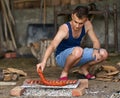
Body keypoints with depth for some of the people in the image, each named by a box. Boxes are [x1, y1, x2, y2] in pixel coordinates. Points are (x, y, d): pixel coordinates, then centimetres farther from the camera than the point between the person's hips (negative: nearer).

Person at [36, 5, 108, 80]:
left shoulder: (87, 25, -13)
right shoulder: (65, 28, -29)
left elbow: (96, 41, -3)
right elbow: (52, 46, -42)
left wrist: (96, 49, -28)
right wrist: (43, 62, -59)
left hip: (77, 57, 6)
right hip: (61, 57, -6)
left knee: (103, 54, -13)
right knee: (78, 50, -40)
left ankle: (84, 68, 13)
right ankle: (64, 73, -13)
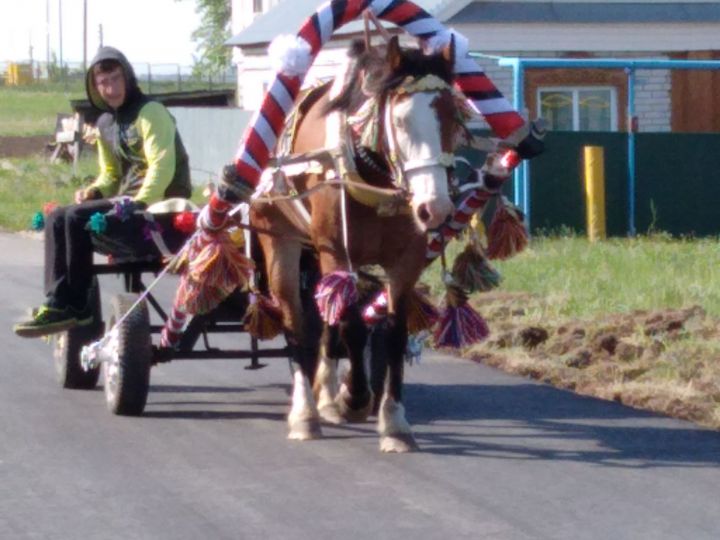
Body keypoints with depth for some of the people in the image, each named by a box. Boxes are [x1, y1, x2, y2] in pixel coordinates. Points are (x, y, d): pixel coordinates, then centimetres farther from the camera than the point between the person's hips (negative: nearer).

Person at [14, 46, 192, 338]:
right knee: (57, 218, -4)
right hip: (128, 202, 9)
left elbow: (163, 166, -19)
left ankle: (76, 308, -17)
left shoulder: (149, 112, -10)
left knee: (77, 218, -22)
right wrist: (95, 191, 2)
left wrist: (138, 203, -25)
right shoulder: (105, 123, 16)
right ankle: (57, 302, -13)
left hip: (158, 205, -9)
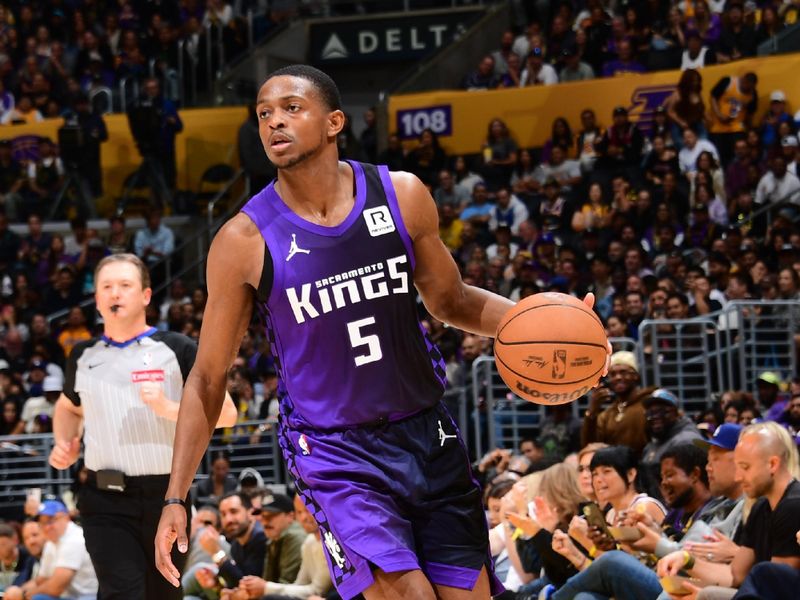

Brief. Starting at the line that contains "right knee: (57, 218, -4)", please write out each line through the last line of the data, both ends included, and keep pictures out of the copy.

Output below.
right knee: (57, 218, -4)
right hip: (128, 202, 9)
left elbow: (163, 166, -19)
left ankle: (76, 308, -17)
left shoulder: (149, 112, -10)
left knee: (77, 218, -22)
right wrist: (95, 191, 2)
left wrist: (138, 203, -25)
right shoulder: (105, 123, 16)
right ankle: (57, 302, -13)
left hip: (158, 205, -9)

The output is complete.